▶ _Excerpt to read_
☆ ☆ ☆ ☆ ☆

# Deprofundis re-discover ars vetus troubadours and is blown aways



## deprofundis (Apr 25, 2014)

When i first enter ancient lore era it were in ars vetus , thus said the first era of medieval era after ars antiqua, very interresting era of forgotten lore, we lost a lot of music , since printing was not invented.

Scroll and tablet of stone diid survive, some of the music was destroy by idiots, perhaps we will never know the 13-14th centurie's well enought.

I consider *Adam de la Halle*, an innovative figure one of the first since he did semi-operatic le jeux de marion et robin,* El sabio* wrote awesome music too even greater than the first affored mentionned composer,*Neidhart *was a leading figure in germany among the might of troubadour das messingers.

All we know is ars vetus end whit Philippe de Vitry treaty if ars nova in the late 13 century.But the era is murky , foggy in way it's hard to trace the composers we know the principal instigator of the movement of ars vetus 101 but we dont know obscur composer well enought.

Guys like *Ventadorn *made me want to re investigated further more this perriod,

How i see ars vetus the era of troubadour, traveling singning song writing poet, the debut of secular music among european.I have a full rack of troubadour cds, lots of download ishe i know the actual cd better but sometime stuff get out of print and hard to located, so i purchased a cd when i can but mostly download obscur released i could ain't order or located, sorry for this short paranthesis.

Two cds i would recommended for neophyte = newbies of this era are the naxos release
''* Percival Laments and Tristan Harp,* these spark a strong perticular interrest for ancient lore music for me Or From Byzantium to Andalousia and On the way to Bethlehem .

Than if you like these fine cd buy

Carles Magraner record ars antiqua and perrigrinatio, and buy the incredible live released of them called* Hic & Nunc* it will blown you away, and think em, is this one of the best medieval cd i heard in a while.

Beside these i dont know what i would called mandatory listening of the genra or more so era.
I recently stumble on *Heinrich von Meissen,* i was like jeez hmm splendid a classical composer of tthis era i did not knew.

If your more knowledge than me elaborated on subject or better yet what are your favorite cd or lp of this era, timeless classical, cult album i should hear that i'm not aware of, your authorised to impress me.

☆ ☆ ☆ ☆ ☆

▶ _Dataset content_
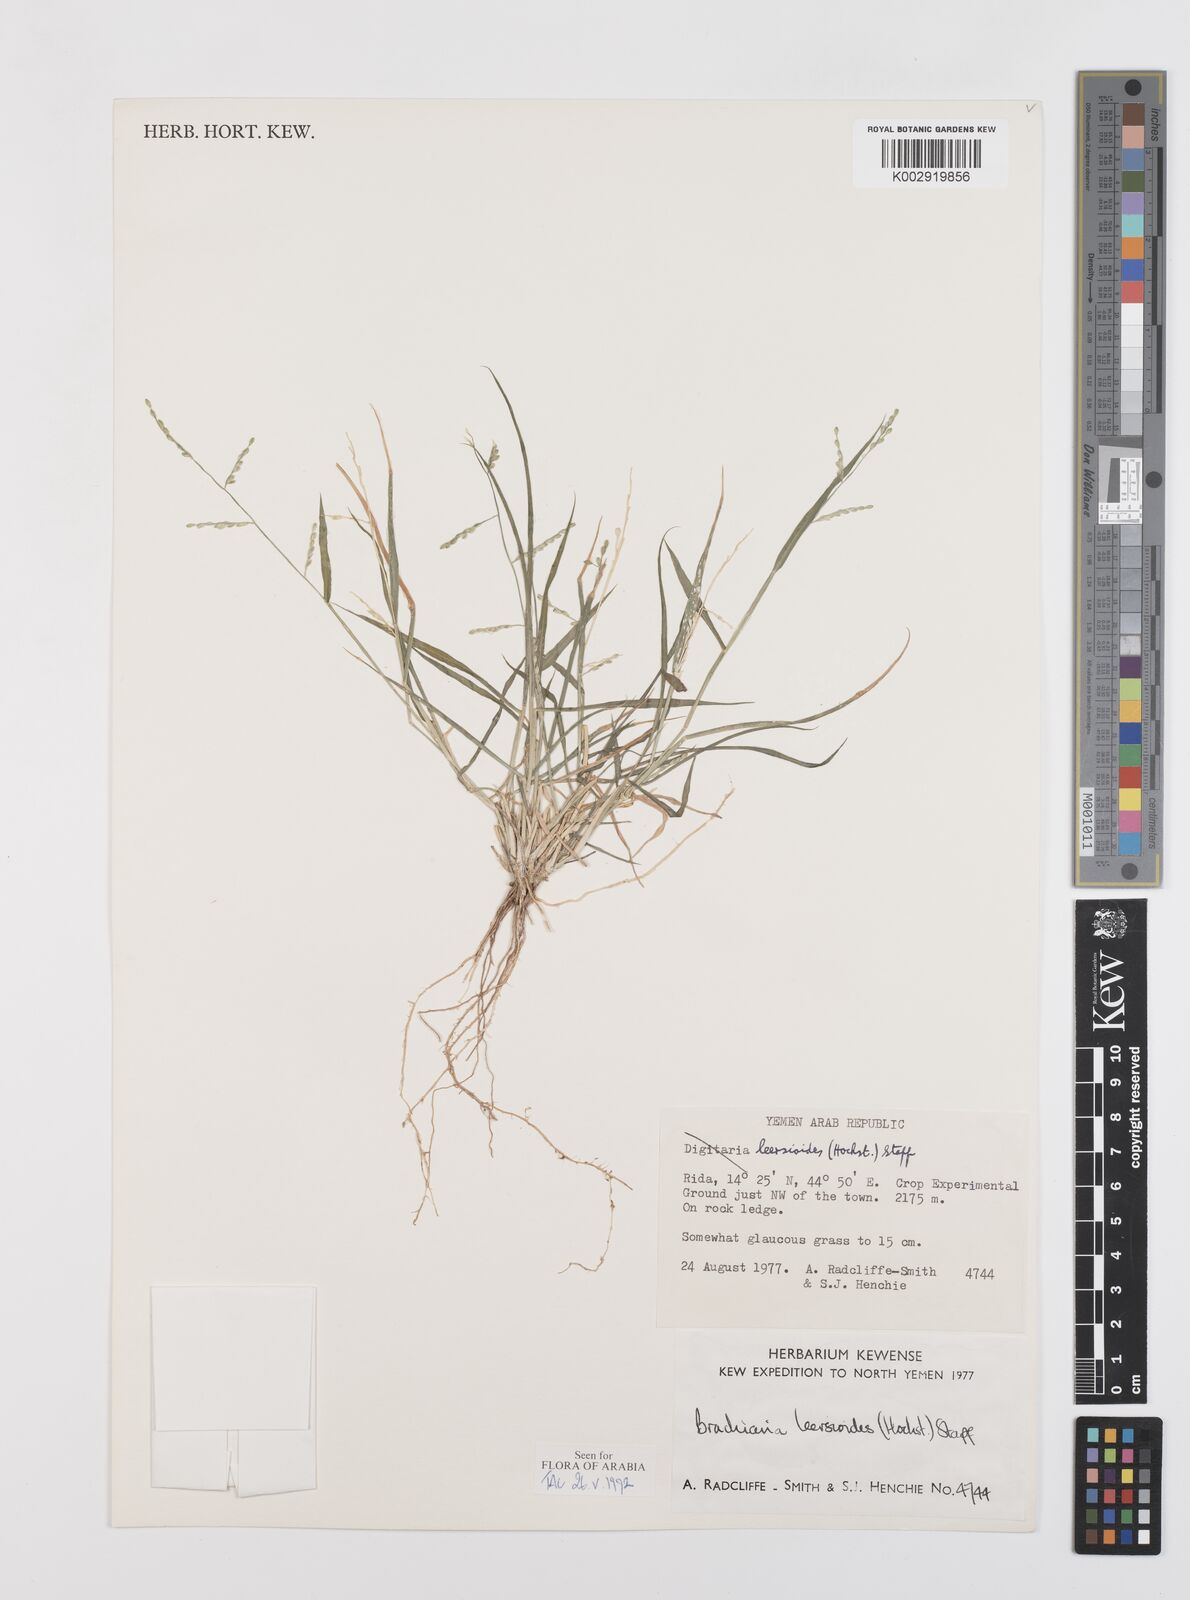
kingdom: Plantae
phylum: Tracheophyta
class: Liliopsida
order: Poales
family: Poaceae
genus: Urochloa
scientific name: Urochloa leersioides
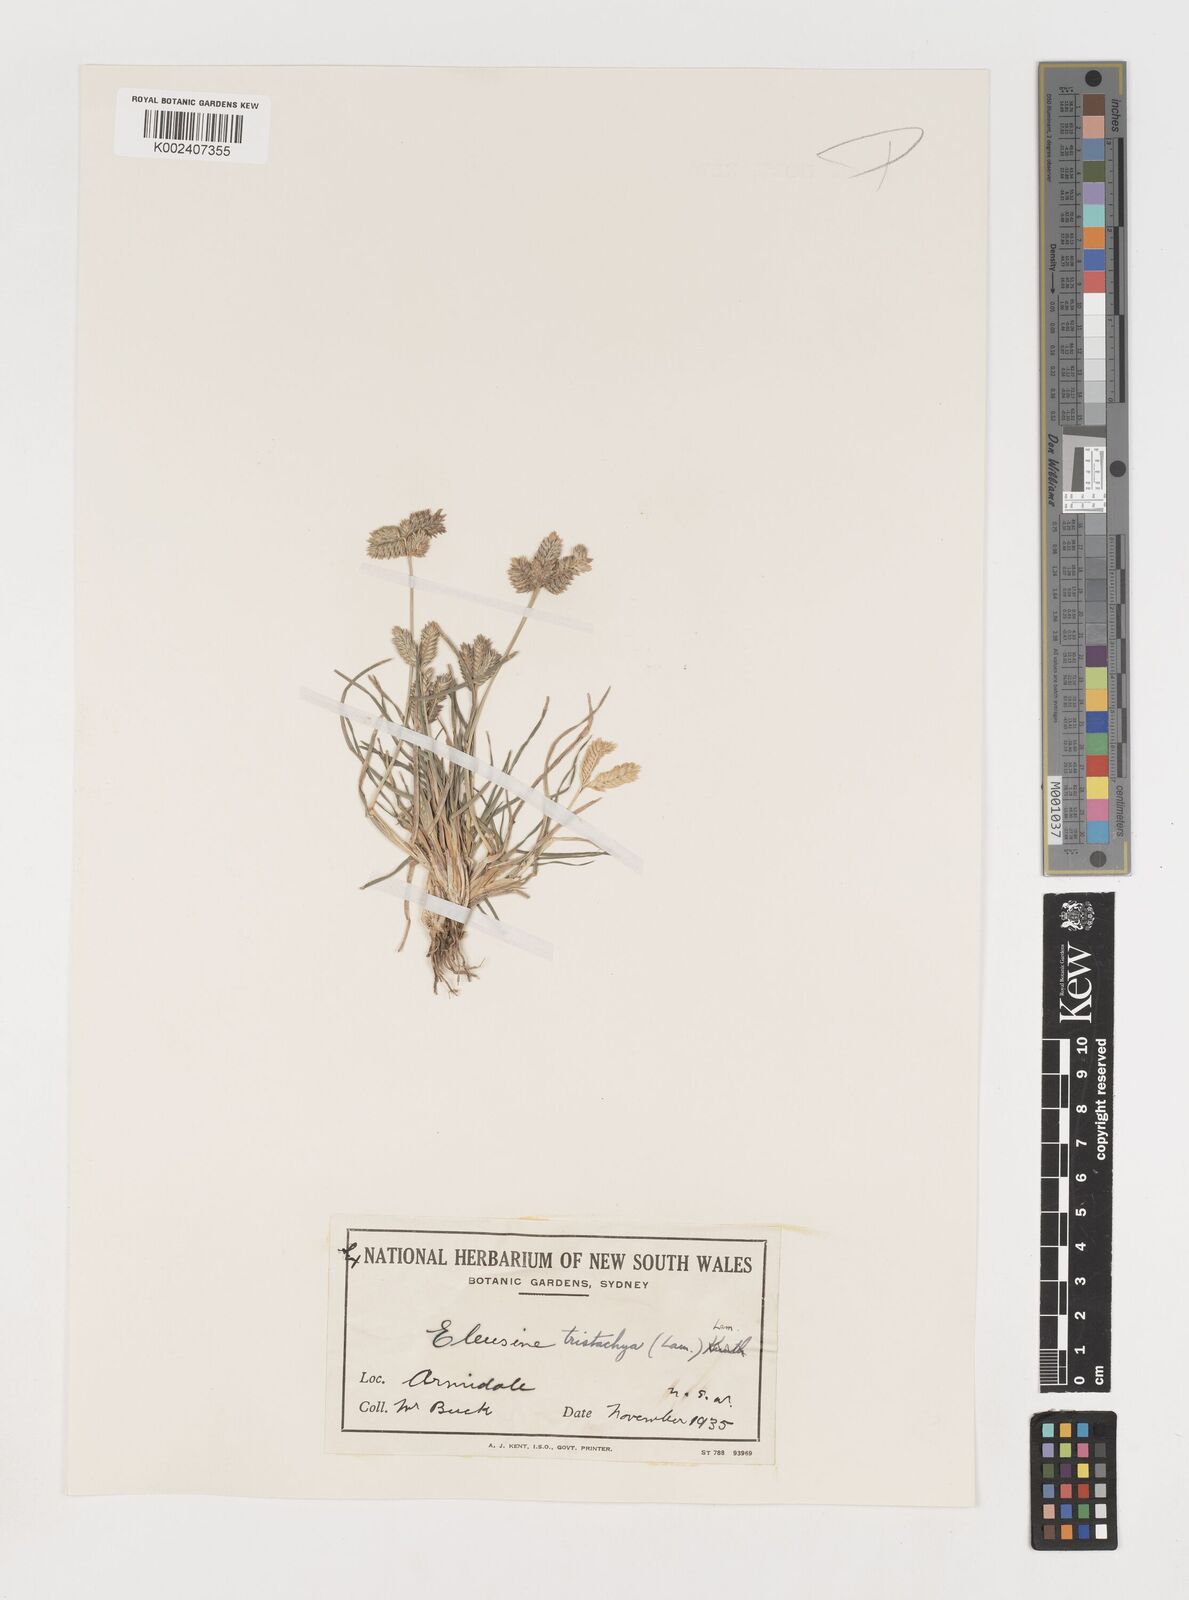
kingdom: Plantae
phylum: Tracheophyta
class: Liliopsida
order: Poales
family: Poaceae
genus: Eleusine
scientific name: Eleusine tristachya
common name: American yard-grass
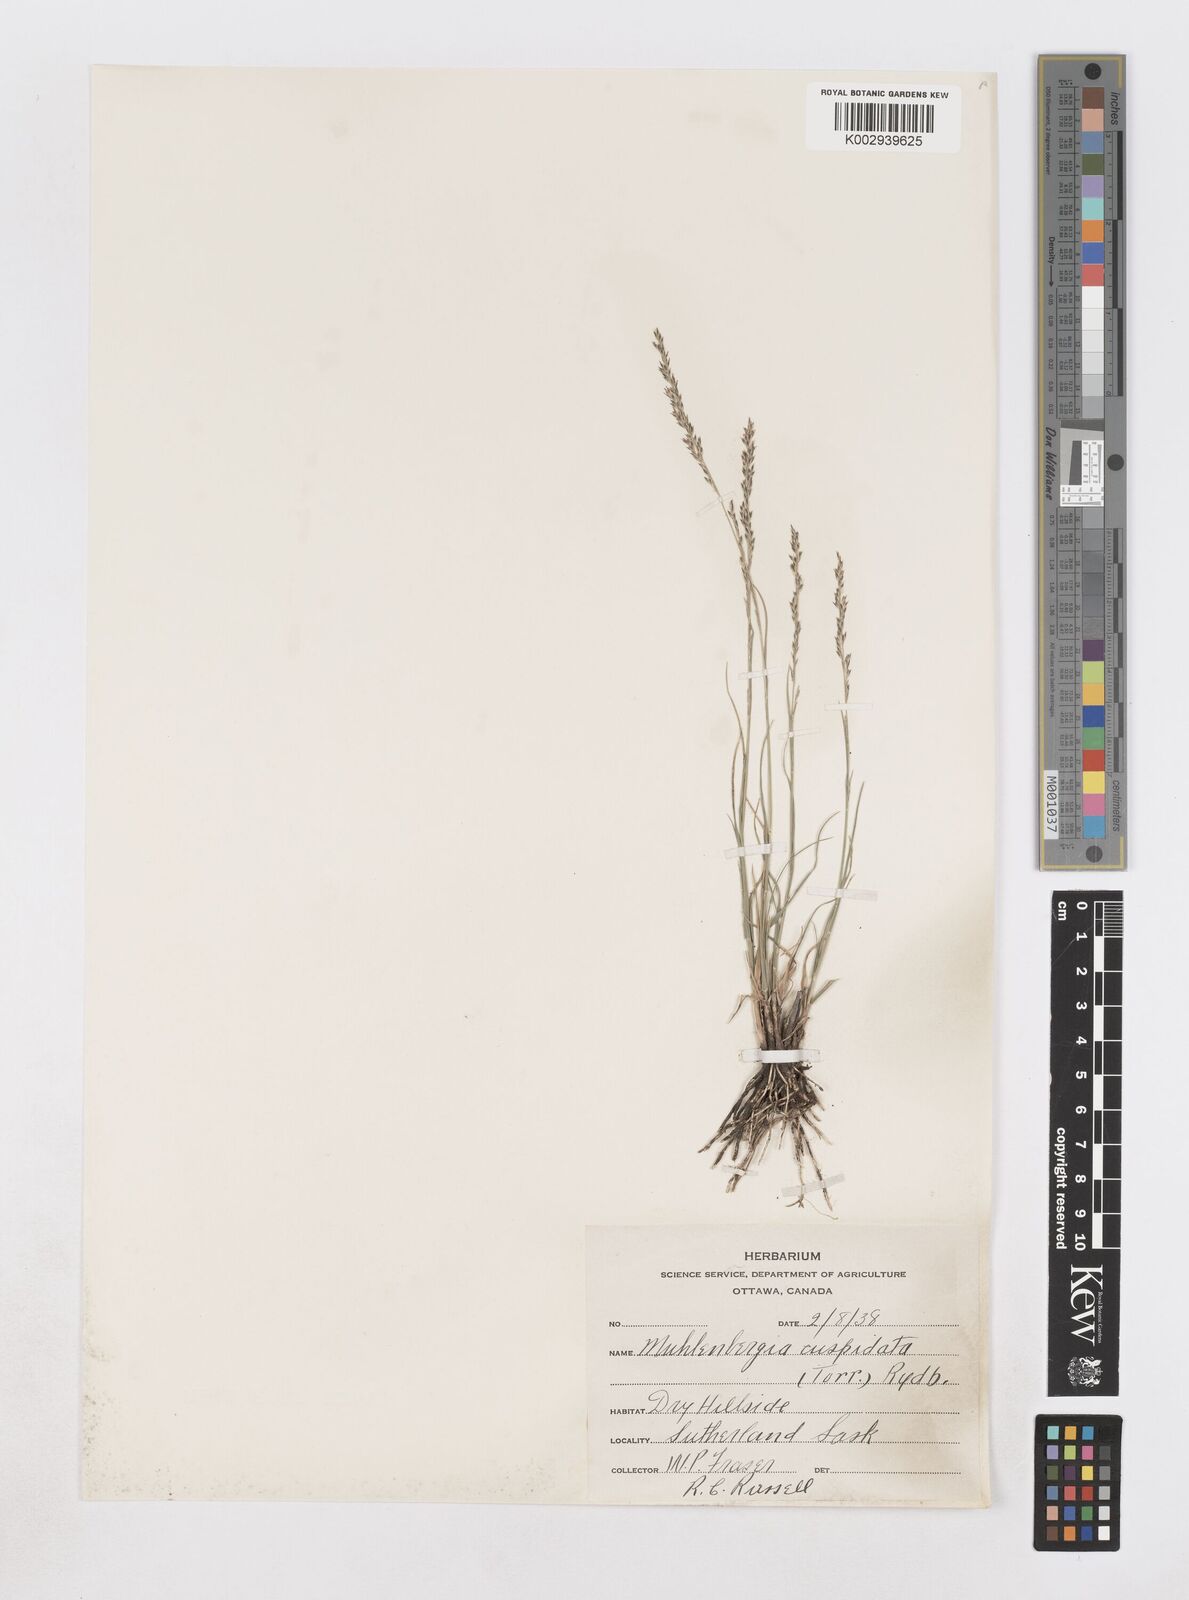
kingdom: Plantae
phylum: Tracheophyta
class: Liliopsida
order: Poales
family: Poaceae
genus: Muhlenbergia
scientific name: Muhlenbergia cuspidata
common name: Plains muhly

☆ ☆ ☆ ☆ ☆

▶ _Directions_
In the forum post about medieval troubadour music, which label released the two CDs recommended for newcomers to the era?

▶ _Correct result_
Naxos